平野、早田ともに代表争いを繰り広げながらオリンピック代表になれなかった立場でもあった。だから「次こそ」となれただろう。パリへの伊藤の立ち位置とは異なる。伊藤が「リザーブは今後将来を背負う選手が」と言うのも、平野や早田を見てきたこともあるはずだ。
ではリザーブには誰が? 最有力は「19歳の新世代」
そのリザーブの選考基準は「日本がメダルを獲得するために必要なダブルスおよびシングルスでの国際競争力を持ち合わせている者1名を強化本部が決定する」とある。平野、早田からもうかがえるように、代表3名に次ぐ実力者が選ばれてきた。そして平野、早田ともにこれからを背負う立場でもあった。
そういう観点からすれば、リザーブの候補としては、まずはパリ五輪選考ポイント、世界ランキングのいずれも日本勢5番目、19歳の木原美悠が浮かぶ。

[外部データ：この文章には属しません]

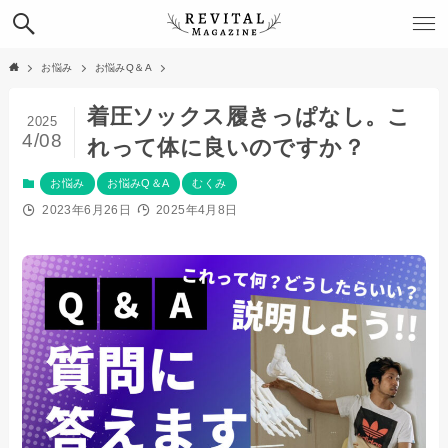
お悩み
お悩みQ＆A
着圧ソックス履きっぱなし。こ
2025
4/08
れって体に良いのですか？
お悩み
お悩みQ＆A
むくみ
2023年6月26日
2025年4月8日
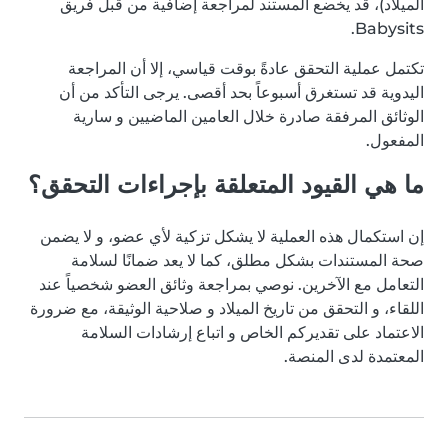
الميلاد)، قد يخضع المستند لمراجعة إضافية من قبل فريق
Babysits.
تكتمل عملية التحقق عادةً بوقت قياسي، إلا أن المراجعة
اليدوية قد تستغرق أسبوعاً بحد أقصى. يرجى التأكد من أن
الوثائق المرفقة صادرة خلال العامين الماضيين و سارية
المفعول.
ما هي القيود المتعلقة بإجراءات التحقق؟
إن استكمال هذه العملية لا يشكل تزكية لأي عضو، و لا يضمن
صحة المستندات بشكل مطلق، كما لا يعد ضمانًا لسلامة
التعامل مع الآخرين. نوصي بمراجعة وثائق العضو شخصياً عند
اللقاء، و التحقق من تاريخ الميلاد و صلاحية الوثيقة، مع ضرورة
الاعتماد على تقديركم الخاص و اتباع إرشادات السلامة
المعتمدة لدى المنصة.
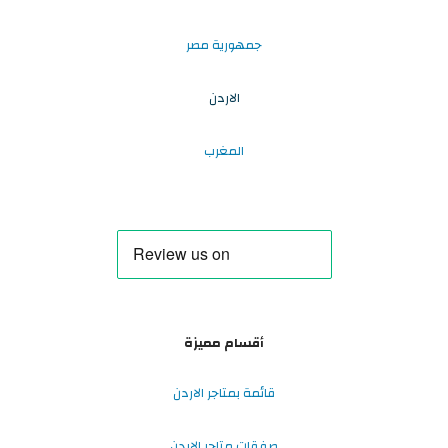
جمهورية مصر
الاردن
المغرب
أقسام مميزة
قائمة بمتاجر الاردن
صفقات متاجر الاردن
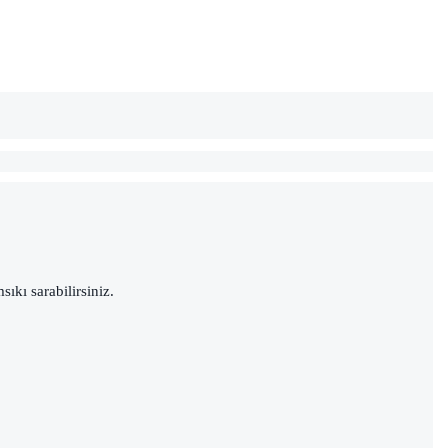
sıkı sarabilirsiniz.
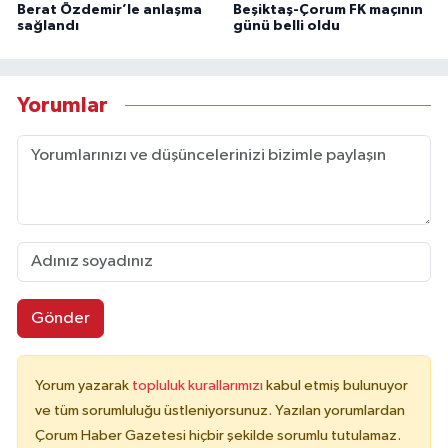
Berat Özdemir’le anlaşma
Beşiktaş-Çorum FK maçının
sağlandı
günü belli oldu
Yorumlar
Gönder
Yorum yazarak
topluluk kurallarımızı
kabul etmiş bulunuyor
ve tüm sorumluluğu üstleniyorsunuz. Yazılan yorumlardan
Çorum Haber Gazetesi hiçbir şekilde sorumlu tutulamaz.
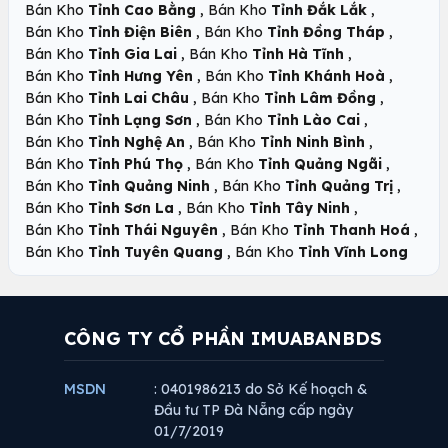
,
,
Bán Kho
Tỉnh Cao Bằng
Bán Kho
Tỉnh Đắk Lắk
,
,
Bán Kho
Tỉnh Điện Biên
Bán Kho
Tỉnh Đồng Tháp
,
,
Bán Kho
Tỉnh Gia Lai
Bán Kho
Tỉnh Hà Tĩnh
,
,
Bán Kho
Tỉnh Hưng Yên
Bán Kho
Tỉnh Khánh Hoà
,
,
Bán Kho
Tỉnh Lai Châu
Bán Kho
Tỉnh Lâm Đồng
,
,
Bán Kho
Tỉnh Lạng Sơn
Bán Kho
Tỉnh Lào Cai
,
,
Bán Kho
Tỉnh Nghệ An
Bán Kho
Tỉnh Ninh Bình
,
,
Bán Kho
Tỉnh Phú Thọ
Bán Kho
Tỉnh Quảng Ngãi
,
,
Bán Kho
Tỉnh Quảng Ninh
Bán Kho
Tỉnh Quảng Trị
,
,
Bán Kho
Tỉnh Sơn La
Bán Kho
Tỉnh Tây Ninh
,
,
Bán Kho
Tỉnh Thái Nguyên
Bán Kho
Tỉnh Thanh Hoá
,
Bán Kho
Tỉnh Tuyên Quang
Bán Kho
Tỉnh Vĩnh Long
CÔNG TY CỔ PHẦN IMUABANBDS
MSDN
: 0401986213 do Sở Kế hoạch &
Đầu tư TP Đà Nẵng cấp ngày
01/7/2019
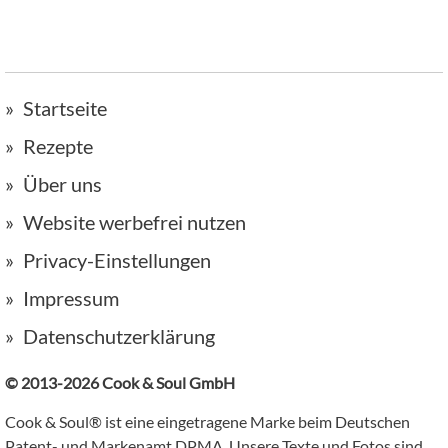
Startseite
Rezepte
Über uns
Website werbefrei nutzen
Privacy-Einstellungen
Impressum
Datenschutzerklärung
© 2013-2026 Cook & Soul GmbH
Cook & Soul® ist eine eingetragene Marke beim Deutschen
Patent- und Markenamt DPMA. Unsere Texte und Fotos sind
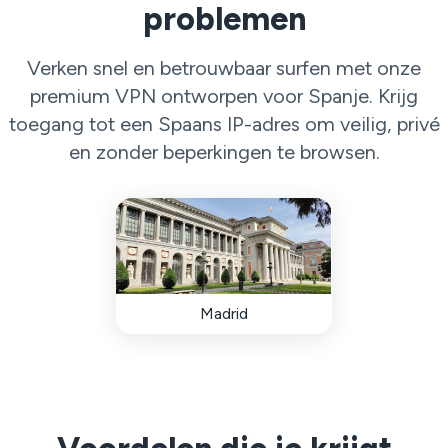
problemen
Verken snel en betrouwbaar surfen met onze
premium VPN ontworpen voor Spanje. Krijg
toegang tot een Spaans IP-adres om veilig, privé
en zonder beperkingen te browsen.
Madrid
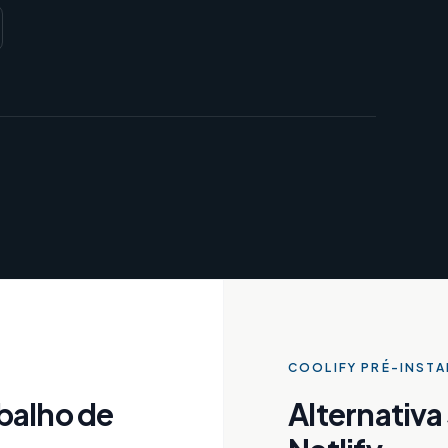
COOLIFY PRÉ-INST
balho de
Alternativa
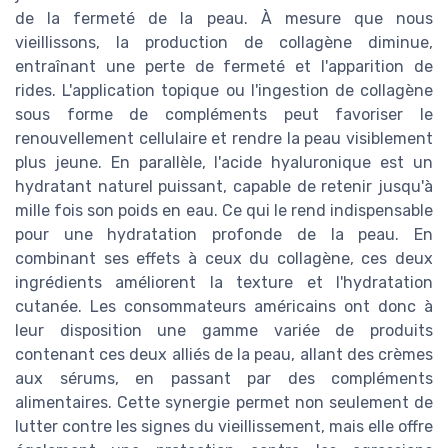
de la fermeté de la peau. À mesure que nous
vieillissons, la production de collagène diminue,
entraînant une perte de fermeté et l'apparition de
rides. L'application topique ou l'ingestion de collagène
sous forme de compléments peut favoriser le
renouvellement cellulaire et rendre la peau visiblement
plus jeune. En parallèle, l'acide hyaluronique est un
hydratant naturel puissant, capable de retenir jusqu'à
mille fois son poids en eau. Ce qui le rend indispensable
pour une hydratation profonde de la peau. En
combinant ses effets à ceux du collagène, ces deux
ingrédients améliorent la texture et l'hydratation
cutanée. Les consommateurs américains ont donc à
leur disposition une gamme variée de produits
contenant ces deux alliés de la peau, allant des crèmes
aux sérums, en passant par des compléments
alimentaires. Cette synergie permet non seulement de
lutter contre les signes du vieillissement, mais elle offre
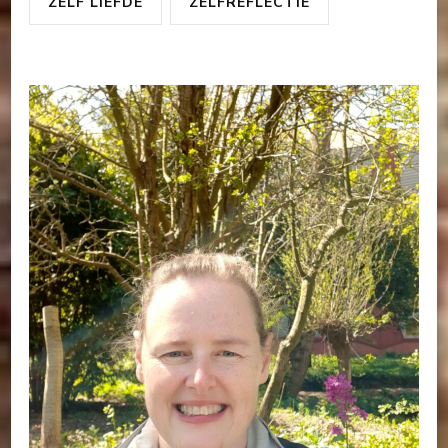
ZELF LIEFDE
ZELFREFLECTIE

パリ五輪代表の候補の1人と目されながら悔しい思いを味わってきた。例えば五輪選考対象大会の1つ、昨年7月の全農カップ・東京大会では1回戦で敗退、試合後にこう語っている。
「気持ちの部分でリードしていても自信がなくて、後半になるにつれて自信がなくなっていった自分がいました」
「1回でもいいから勝ちたかったです」
今回の世界選手権団体戦代表でもある。その舞台も、そして選ばれればパリの舞台も今後の財産になるだろう。